It's all started with a text reply from my Mom, told me that Mao has gone.
When first I heard the news, I was kinda hard to believe it. There's no way my cat has gone. No freaking way!
But then, when I hit my house and find there's no little creature cheering at me anymore. I realized that he's really gone.
I tried to let it go, I don't wanna be too mellow about it but it seems so hard to do it. Mao means so much for me, he's the one who stays when everyone's leaving. He is my baby.
I don't know what is actually happen. It's just hit me, my lovely cat has gone and I feel like losing. In a deep way. We raised him since he was 3 months old, taught him how to act and everything and now he's gone? Just like that? It's sort of unbelievable. Well, at least for me.
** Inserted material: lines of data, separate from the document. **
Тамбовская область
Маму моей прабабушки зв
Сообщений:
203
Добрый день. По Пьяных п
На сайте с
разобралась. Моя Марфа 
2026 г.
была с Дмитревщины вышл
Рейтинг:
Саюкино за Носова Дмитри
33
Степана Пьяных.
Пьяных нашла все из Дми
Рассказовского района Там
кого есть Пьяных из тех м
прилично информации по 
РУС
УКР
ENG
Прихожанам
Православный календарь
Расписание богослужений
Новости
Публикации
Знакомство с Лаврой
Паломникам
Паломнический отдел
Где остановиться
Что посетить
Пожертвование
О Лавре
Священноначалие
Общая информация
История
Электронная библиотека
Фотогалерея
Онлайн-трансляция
Okay, maybe he's not gone for not having a chance for coming back, he's still alive... Alright, I'll break it down here, he's stolen. Somebody stole him from me when nobody's around. Well, he seems like a free cat when he's outside my house but he'll be back home when he thinks it's time to go home. He has a home, my home IS his home.
I've asked my mom about witnessing the kidnapper or stuff like that, and she told me that her friend, who got a gift to see lost things, said that Mao was stolen by a person who like him. More than I do? I doubt it.
Some people said to me that stolen cat has a chance to comeback to us once they got an opportunity to runaway. And it's been 2 weeks, and my brother said a reasonable assumption, "Maybe he's been pet in a cage.". Yes, that's why it took him a hard time to runaway. He CAN'T runaway, he can't outta steel bars. No animal can do that. And it assures me that the person doesn't know anything about pet a cat. Cats love walking around, they love doing everything everywhere around their territory. Cat is a free animal. If they're in a cage, it kills them.
Oh for once, I really wanna yelling at the person who stole him, "THAT IS MY CAT! MY FUCKING CAT, GET IT BACK TO ME!" But then, I just can sit alone, thinking about what Mao might be doing right now, and hope he's fine. I miss him. A lot. And thinking about our moments together, sometimes it's hard for me to handle the feelings. I just can't let him go, you know. I just can't.
And thinking about replacing him is just... sort of heartbreaking in a way. There's a little mourn feeling when we talk about Mao, it's like we're just losing our family member. Yeah, even though my mom and dad didn't play around with him as much as I and my lil bro did but they love him. They care about him.
I love my cat a lot, I love Mao and nobody can love him more than I do. Nobody can stand with him meow-ing all the time to every people he meets. Nobody can handle him gently as I do. NOBODY but me.
I just can't let him go, I won't. The only way he can go is taken by God. That's the only one way he's possible to leave me and I'd be fine about it.
So, yeah, I'm mourning right now and I pray to God to give me an answer for this lost. What will I get from this? What will I learn? If with this mourning and freaking sad feeling will get Mao back to me, I'll do what it takes. I'll do whatever it is.